Commercial real estate
Demand for industrial premises among investors and tenants continued to outstrip supply, pushing rents and valuations significantly above pre-pandemic levels. There are growing concerns among tenants about the affordability of rents once leases come up for renewal, which could put upward pressure on output prices.
Demand for office premises remained below pre-pandemic levels. However, for those seeking office space, demand was focused on flexible space in city centre locations, as well as on more energy efficient premises. Demand for older, non-urban premises remained low among investors and tenants, leading to concerns about the viability of such assets.

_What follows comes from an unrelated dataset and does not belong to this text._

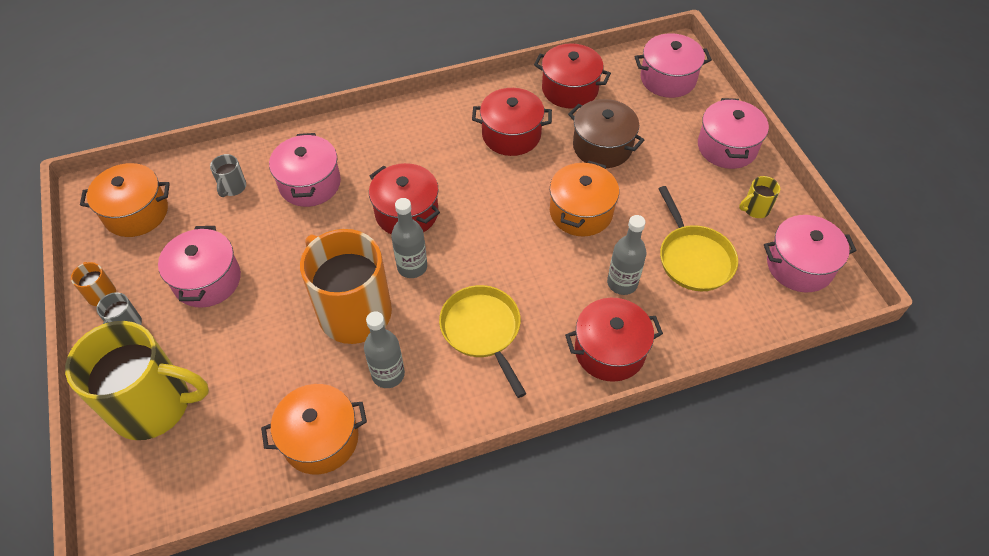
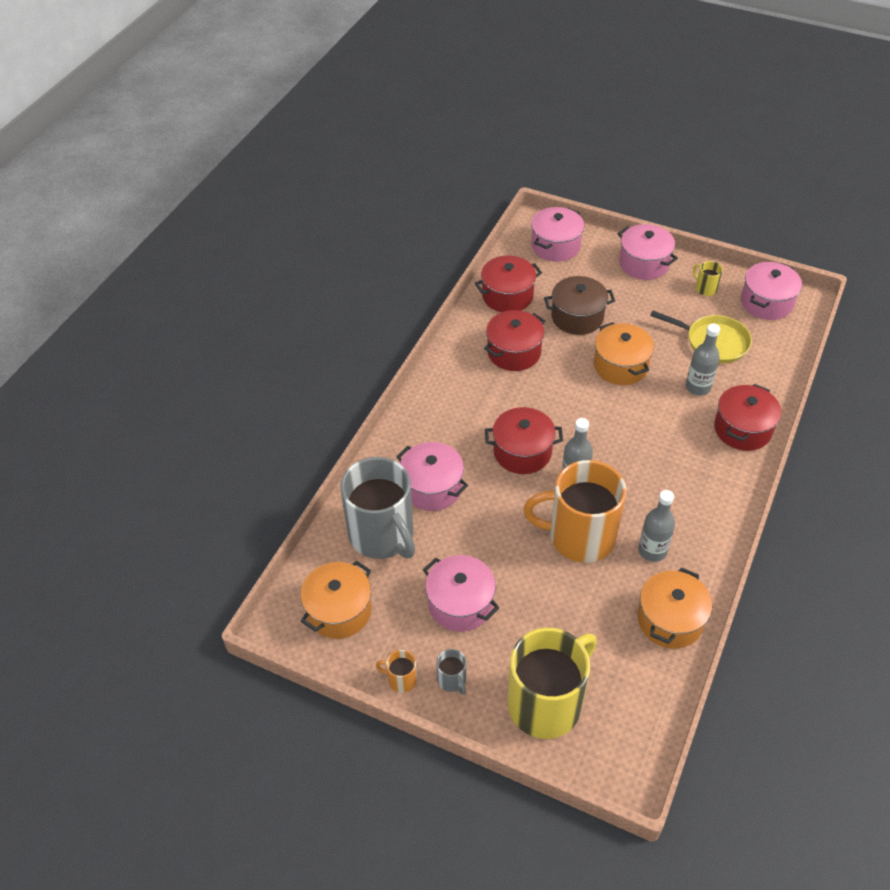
camera: 45 degrees left, 5 degrees down
grey mug [210,154,246,197] -> grey mug [340,457,415,559], size x2.49
yellow pan [439,285,527,398] -> none
yellow mug [739,176,780,218] -> yellow mug turned 120 degrees clockwise [693,261,723,296]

In retail, occupancy rates, rents and valuations for high street and shopping centre premises had stabilised somewhat recently, having fallen sharply during the pandemic. Rent collection rates continued to improve, though they remained below pre-pandemic levels.
Employment and pay
Employment intentions stabilised but recruitment difficulties remained severe and pay settlements were much higher than a year ago, reflecting the tight labour market.

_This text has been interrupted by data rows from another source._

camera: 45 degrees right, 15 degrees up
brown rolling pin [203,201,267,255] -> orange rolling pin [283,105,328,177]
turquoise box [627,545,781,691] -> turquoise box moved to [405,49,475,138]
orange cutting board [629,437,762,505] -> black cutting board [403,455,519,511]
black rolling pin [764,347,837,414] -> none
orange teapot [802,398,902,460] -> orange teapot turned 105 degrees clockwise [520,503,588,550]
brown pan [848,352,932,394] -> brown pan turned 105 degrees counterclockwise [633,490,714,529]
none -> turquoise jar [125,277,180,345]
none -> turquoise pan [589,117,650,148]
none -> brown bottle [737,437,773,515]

Employment intentions remained strong, though contacts said this mainly reflected high levels of staff attrition and existing vacancies, rather than plans to increase headcount even further.

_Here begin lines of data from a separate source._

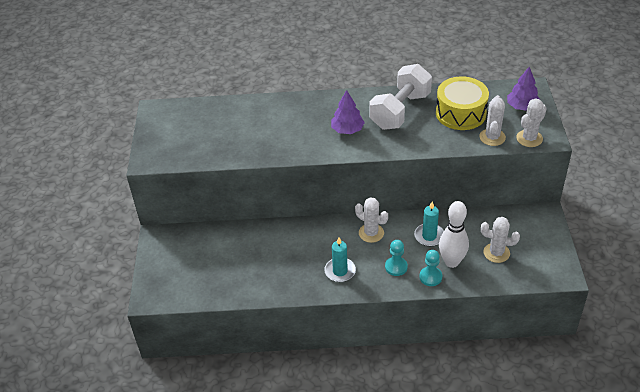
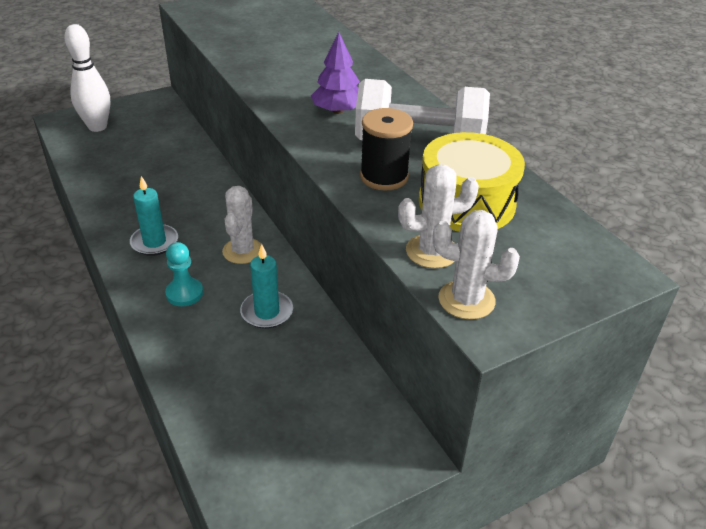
camera: 60 degrees right, 5 degrees down
turquoise pawn [419,250,442,286] -> none
white bowling pin [439,201,469,268] -> white bowling pin moved to [64,24,110,132]
white cactus [481,217,520,263] -> none
purple tree [507,67,540,111] -> none
none -> black spool [360,108,413,191]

Recruitment difficulties continued to be intense across almost all sectors and skill levels, with many contacts reporting unusually high rates of job churn and vacancies. Contacts expected little improvement in labour availability over the next year. EU migrant workers who had returned home during the pandemic were not expected to return to the UK and labour market participation in general had decreased, in particular among older workers or people wanting to work more flexibly. However, a few contacts thought that the rising cost of living might encourage some people back into the workforce.
Contacts said that pay settlements were much higher than a year ago, driven by the tightening in the labour market over this period. Increased energy costs and high consumer price inflation were also reported to be a factor in pay negotiations. In addition, the planned rise in the National Living Wage from April was already pushing up wage growth, particularly in the hospitality and retail sectors, where increases had been implemented early in order to retain staff. Companies said they expected pay awards in 2022 to be between 4% and 6%, compared with 2.5% to 3.5% in 2021.
Costs and prices
Input prices picked up further following the invasion of Ukraine; and companies expected to continue to raise consumer prices to protect margins.
Contacts reported large increases in prices of oil, gas and raw materials, such as metals, grain and seed oils as a result of the Russia-Ukraine conflict. And many contacts expected further upward pressure on prices in the coming months.
In manufacturing, output price inflation picked up as companies passed through higher wage costs and energy prices to protect margins. In business services, fee inflation remained elevated and was expected to rise further to reflect pay increases in April.
Retailers also reported elevated inflation. Food price inflation was expected to pick up further as supermarkets passed on increases in wholesale and producer costs as well as higher transport, energy and wage costs. Some supermarket contacts said they had reduced promotional activity.
In non-food retail, some fashion retailers expected to increase prices for their summer collections by around 5% and to raise prices again in the autumn season by a similar amount. Some contacts said retail prices of electronic equipment had increased by around 7%.
Consumer services contacts also expected to put up prices to cover the increase in the National Living Wage from April. In addition, contacts in the hospitality sector said they planned to pass through the planned restoration of Value Added Tax to prices in order to rebuild margins, despite strong competition in the sector.